======== Data for analysis
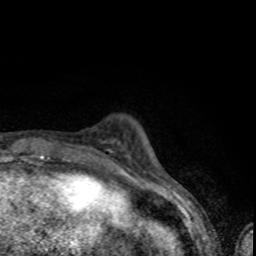
Breast MRI (dynamic contrast-enhanced), one axial slice. Cropped to one breast. Dynamic contrast-enhanced series, time point 2 of 8 at this slice position (early post-contrast). 1.5 T. TE 4.2 ms, TR 7 ms. 2 mm slice thickness. 256 × 256 image matrix, field of view 145 × 145 mm. Female patient.
Structures marked on this image (semi-automatic segmentation, software-assisted and operator-edited):
- enhancing-tissue mask used for the functional tumour volume (all voxels passing the contrast-enhancement thresholds inside the analysis volume; usually the tumour): box from (x=92, y=148) to (x=113, y=154) px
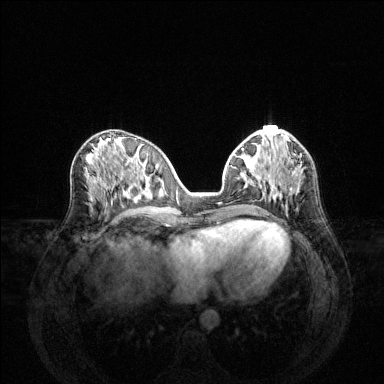
Breast MRI (dynamic contrast-enhanced), one axial slice; position 58 of 144 along the scan axis; dynamic contrast-enhanced series, time point 2 of 6 at this slice position (early post-contrast); 1.5 T; TE 1.6 ms, TR 4.6 ms; 384 × 384 image matrix, field of view 360 × 360 mm. Female patient.
Annotated regions visible in this slice (semi-automatically segmented with operator editing):
- enhancing-tissue mask used for the functional tumour volume (all voxels passing the contrast-enhancement thresholds inside the analysis volume; usually the tumour): bounding box <234,155,301,191> (left, top, right, bottom; pixels)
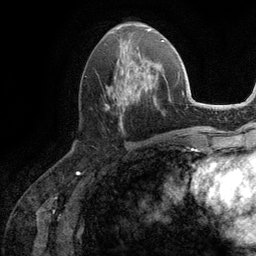
Breast MRI (dynamic contrast-enhanced), one axial slice; position 49 of 134 along the scan axis; cropped to one breast; dynamic contrast-enhanced series, time point 2 of 6 at this slice position (early post-contrast); 3 T; TE 2.8 ms, TR 7.3 ms; 1.2 mm slice thickness; 256 × 256 image matrix, field of view 180 × 180 mm. Female patient.
Annotated regions visible in this slice (semi-automatically segmented with operator editing):
- enhancing-tissue mask used for the functional tumour volume (all voxels passing the contrast-enhancement thresholds inside the analysis volume; usually the tumour): bounding box <105,51,162,128> (left, top, right, bottom; pixels)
================
### Task
Return all lines from the data that include the string "tissue".

### Your solution
- enhancing-tissue mask used for the functional tumour volume (all voxels passing the contrast-enhancement thresholds inside the analysis volume; usually the tumour): box from (x=92, y=148) to (x=113, y=154) px
- enhancing-tissue mask used for the functional tumour volume (all voxels passing the contrast-enhancement thresholds inside the analysis volume; usually the tumour): bounding box <234,155,301,191> (left, top, right, bottom; pixels)
- enhancing-tissue mask used for the functional tumour volume (all voxels passing the contrast-enhancement thresholds inside the analysis volume; usually the tumour): bounding box <105,51,162,128> (left, top, right, bottom; pixels)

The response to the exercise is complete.